Another member of the Star Wars fleet, Reynolds and the Tosti Asti, was all that was left for Kropfeld to master. The oil level in the Tosti’s gearbox was too low, however, and the resulting power loss relegated Reynolds to another bridesmaid finish.

“Second is better than third, but it still stinks,” said Reynolds. "The hardest part is to be in contention, having a lot of power, but not being able to use all that power. It’s frustrating because there hasn’t been a time all year when I couldn’t outrun any other boat in this sport.”

But Lake Washington had been a surly cesspool all afternoon and because of it, Budweiser wasn’t itself either. After a terrifying cruise in Heat 1A, the beer team added deeper air dams to help spoil the air for the flightly Bud. But that, in turn, cut the boat’s speed by 20 mph and made it sluggish in the turns.

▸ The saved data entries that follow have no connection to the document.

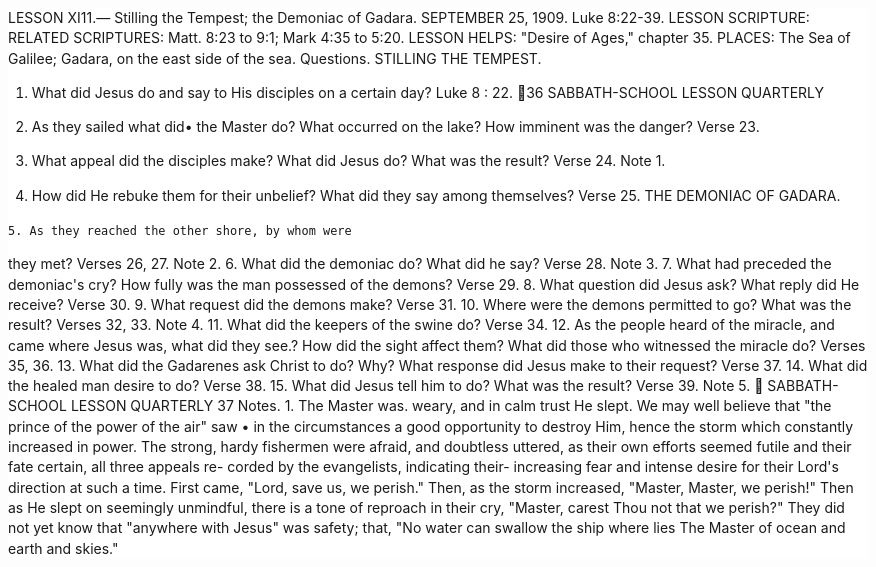 

LESSON XI11.— Stilling the Tempest; the Demoniac
                   of Gadara.
                     SEPTEMBER 25, 1909.
                   Luke 8:22-39.
      LESSON SCRIPTURE:
   RELATED SCRIPTURES: Matt. 8:23 to 9:1; Mark 4:35 to 5:20.
   LESSON HELPS: "Desire of Ages," chapter 35.
   PLACES: The Sea of Galilee; Gadara, on the east side of
the sea.
                      Questions.
                    STILLING THE TEMPEST.
   1. What did Jesus do and say to His disciples on a
certain day? Luke 8 : 22.
36        SABBATH-SCHOOL LESSON QUARTERLY

   2. As they sailed what did• the Master do? What
occurred on the lake? How imminent was the danger?
Verse 23.
   3. What appeal did the disciples make? What did
Jesus do? What was the result? Verse 24. Note 1.
   4. How did He rebuke them for their unbelief?
What did they say among themselves? Verse 25.
              THE DEMONIAC OF GADARA.

    5. As they reached the other shore, by whom were
they met? Verses 26, 27. Note 2.
    6. What did the demoniac do? What did he say?
Verse 28. Note 3.
    7. What had preceded the demoniac's cry? How
fully was the man possessed of the demons? Verse 29.
    8. What question did Jesus ask? What reply did
He receive? Verse 30.
    9. What request did the demons make? Verse 31.
  10. Where were the demons permitted to go? What
was the result? Verses 32, 33. Note 4.
  11. What did the keepers of the swine do? Verse 34.
  12. As the people heard of the miracle, and came
where Jesus was, what did they see.? How did the sight
affect them? What did those who witnessed the miracle
do? Verses 35, 36.
  13. What did the Gadarenes ask Christ to do? Why?
What response did Jesus make to their request? Verse
37.
  14. What did the healed man desire to do? Verse 38.
  15. What did Jesus tell him to do? What was the
result? Verse 39. Note 5.
           SABBATH-SCHOOL LESSON QUARTERLY                   37
                            Notes.
    1. The Master was. weary, and in calm trust He slept. We
may well believe that "the prince of the power of the air" saw •
in the circumstances a good opportunity to destroy Him, hence
the storm which constantly increased in power. The strong,
hardy fishermen were afraid, and doubtless uttered, as their own
efforts seemed futile and their fate certain, all three appeals re-
corded by the evangelists, indicating their- increasing fear and
intense desire for their Lord's direction at such a time. First
came, "Lord, save us, we perish." Then, as the storm increased,
"Master, Master, we perish!" Then as He slept on seemingly
unmindful, there is a tone of reproach in their cry, "Master,
carest Thou not that we perish?" They did not yet know that
"anywhere with Jesus" was safety; that,
         "No water can swallow the ship where lies
           The Master of ocean and earth and skies."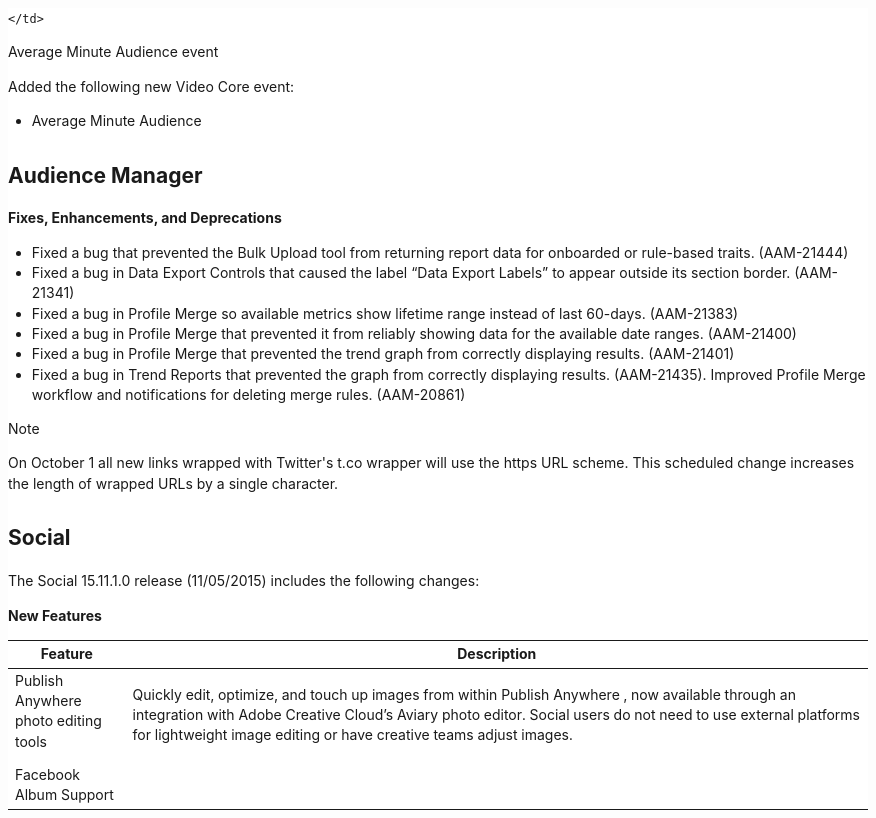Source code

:     </td> 
  </tr> 
  <tr> 
   <td colname="col1"> <p>Average Minute Audience event </p> </td> 
   <td colname="col2"> Added the following new Video Core event: 
    <ul id="ul_7A9CE4FAC52544AC81D8790BD5D95342"> 
     <li id="li_B6AC77C607F847418AAED5AA4B585E88">Average Minute Audience </li> 
    </ul> 
 </td> 
  </tr> 
 </tbody> 
</table>

## Audience Manager

**Fixes, Enhancements, and Deprecations** 

* Fixed a bug that prevented the Bulk Upload tool from returning report data for onboarded or rule-based traits. (AAM-21444)
* Fixed a bug in Data Export Controls that caused the label “Data Export Labels” to appear outside its section border. (AAM-21341)
* Fixed a bug in Profile Merge so available metrics show lifetime range instead of last 60-days. (AAM-21383)
* Fixed a bug in Profile Merge that prevented it from reliably showing data for the available date ranges. (AAM-21400)
* Fixed a bug in Profile Merge that prevented the trend graph from correctly displaying results. (AAM-21401)
* Fixed a bug in Trend Reports that prevented the graph from correctly displaying results. (AAM-21435). Improved Profile Merge workflow and notifications for deleting merge rules. (AAM-20861) 


>[!NOTE]
>
>On October 1 all new links wrapped with Twitter's t.co wrapper will use the https URL scheme. This scheduled change increases the length of wrapped URLs by a single character.

## Social

The Social 15.11.1.0 release (11/05/2015) includes the following changes: 

**New Features** 



<table id="table_191B769A5A8A405C87A34245BE6B1127"> 
 <thead> 
  <tr> 
   <th colname="col1" class="entry"> Feature </th> 
   <th colname="col2" class="entry"> Description </th> 
  </tr> 
 </thead>
 <tbody> 
  <tr valign="top"> 
   <td colname="col1"> Publish Anywhere photo editing tools </td> 
   <td colname="col2"> <p>Quickly edit, optimize, and touch up images from within <span class="wintitle"> Publish Anywhere </span>, now available through an integration with Adobe Creative Cloud’s Aviary photo editor. <span class="keyword"> Social </span> users do not need to use external platforms for lightweight image editing or have creative teams adjust images. </p> 
 </td> 
  </tr> 
  <tr valign="top"> 
   <td colname="col1"> Facebook Album Support </td>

It then became obvious the people’s choice had to change its tactics and produce a workmanlike victory.

“We have to work an iota nattier for our wins now,” said Little.

“For sure. Any time you’re up against a boat faster than you, it’s a different game,” conceded Kropfeld.

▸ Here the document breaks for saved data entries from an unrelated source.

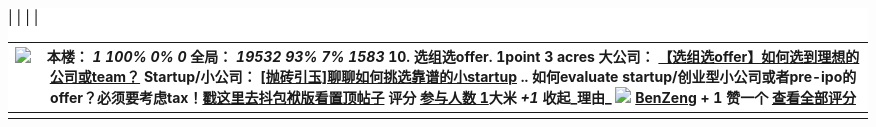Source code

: | |                                                                                                                                                                                                             |                                                                                                                                                                                                                                                                                                                                                                                                                                                 |

| [![](https://proxy-prod.omnivore-image-cache.app/0x0,slUImgwJbPKGYaK7TtT_EQPyfj0ngW_mFSpmXKyVishM/https://avatar.1p3a.com/000/00/00/02_avatar_middle.jpg)](https://www.1point3acres.com/bbs/space-uid-2.html) | 本楼： [ ](https://www.1point3acres.com/bbs/forum.php?mod=misc&action=postreview&do=support&tid=303319&pid=3290536&hash=927d4d35) _1_ _100%_ _0%_ _0_ [ ](https://www.1point3acres.com/bbs/forum.php?mod=misc&action=postreview&do=against&tid=303319&pid=3290536&hash=927d4d35) 全局： _19532_ _93%_ _7%_ _1583_ **10\. 选组选offer**. 1point 3 acres **大公司：** [【选组选offer】如何选到理想的公司或team？](https://www.1point3acres.com/bbs/thread-806618-1-1.html) **Startup/小公司：** [\[抛砖引玉\]聊聊如何挑选靠谱的小startup](https://www.1point3acres.com/bbs/thread-757861-1-1.html)  .. 如何evaluate startup/创业型小公司或者pre-ipo的offer？必须要考虑tax！[戳这里去抖包袱版看置顶帖子](https://www.1point3acres.com/bbs/forum-237-1.html) 评分 [ 参与人数 1](https://www.1point3acres.com/bbs/forum.php?mod=misc&action=viewratings&tid=303319&pid=3290536 "查看全部评分")大米 _+1_ 收起_理由_ [![](https://proxy-prod.omnivore-image-cache.app/0x0,sXGdhgaAUTZjQt1SWHaWaUCWQeZKPlUf1uU2ACswnS5s/https://avatar.1p3a.com/000/50/04/83_avatar_small.jpg)](https://www.1point3acres.com/bbs/space-uid-500483.html) [BenZeng](https://www.1point3acres.com/bbs/space-uid-500483.html)  \+ 1 赞一个 [查看全部评分](https://www.1point3acres.com/bbs/forum.php?mod=misc&action=viewratings&tid=303319&pid=3290536 "查看全部评分") |
| ------------------------------------------------------------------------------------------------------------------------------------------------------------------------------------------------------------- | ---------------------------------------------------------------------------------------------------------------------------------------------------------------------------------------------------------------------------------------------------------------------------------------------------------------------------------------------------------------------------------------------------------------------------------------------------------------------------------------------------------------------------------------------------------------------------------------------------------------------------------------------------------------------------------------------------------------------------------------------------------------------------------------------------------------------------------------------------------------------------------------------------------------------------------------------------------------------------------------------------------------------------------------------------------------------------------------------------------------------------------------------------------------------------------------------------------------------------- |
|                                                                                                                                                                                                               |                                                                                                                                                                                                                                                                                                                                                                                                                                                                                                                                                                                                                                                                                                                                                                                                                                                                                                                                                                                                                                                                                                                                                                                                                              |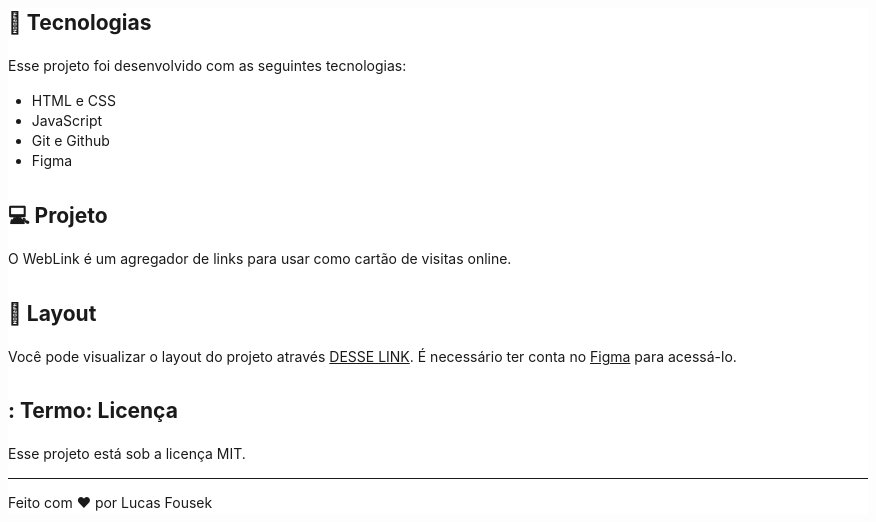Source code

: ## 🚀 Tecnologias

Esse projeto foi desenvolvido com as seguintes tecnologias:

- HTML e CSS
- JavaScript
- Git e Github
- Figma

## 💻 Projeto

O WebLink é um agregador de links para usar como cartão de visitas online.

## 🔖 Layout

Você pode visualizar o layout do projeto através [DESSE LINK](<https://www.figma.com/design/bjfZu58e6aivVUQJXgJjq1/DevLinks-%E2%80%A2-Projeto-Discover-(Community)?m=auto&t=Z2Gwx8S0MQPxZNVM-6>). É necessário ter conta no [Figma](https://figma.com) para acessá-lo.

## : Termo: Licença

Esse projeto está sob a licença MIT.

---

Feito com ♥ por Lucas Fousek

“I have to drive harder. I have to go into a race with the idea that: maybe the other boats will have a little problem or two. I either have to get out in first and rough up the water for them or sit back, pressure them and hope they break.”.

Though the Atlas broke, as the Budweiser team hoped it would, the boat’s builder and designer, Jim Lucero, was far from discouraged.

“When you break after being in front, after running on the outside, it still gives you a sense, of satisfaction,” Lucero said. ‘'The boat itself is running better than I had any right to expect it to. I think we probably have the fastest boat in the sport. No one can question that. Even Bernie Little has to admit that.”

Pistons vs. Turbines; Bud vs. Atlas — cased closed, right?

“No,” said Little, buoyed by victory and baring his soul. “We can’t run with them off the turns, but they can’t out-accelerate us in the straights. We’ve got reliability! What can I say?”

Little said enough. Just look who has a 1,789-point lead in the national high-points race and who registered his fourth victory in seven races so far this season.

Maybe the underdog has just been playing possum all along.

ROOSTER TALES: The Seafair Trophy consolation race provided, by far, the best racing action here in years. Three boats — The Squire Shop, American Speedy Printing and Lite All-Star — dueled, deck to deck, for five full laps. Squire, piloted by Mickey Remund, edged Speedy, with Milner Irvin standing in for an Injured Ron Snyder, by a nose. Lite All-Star, driven by Tom D’Eath, was a mere two boat lengths back.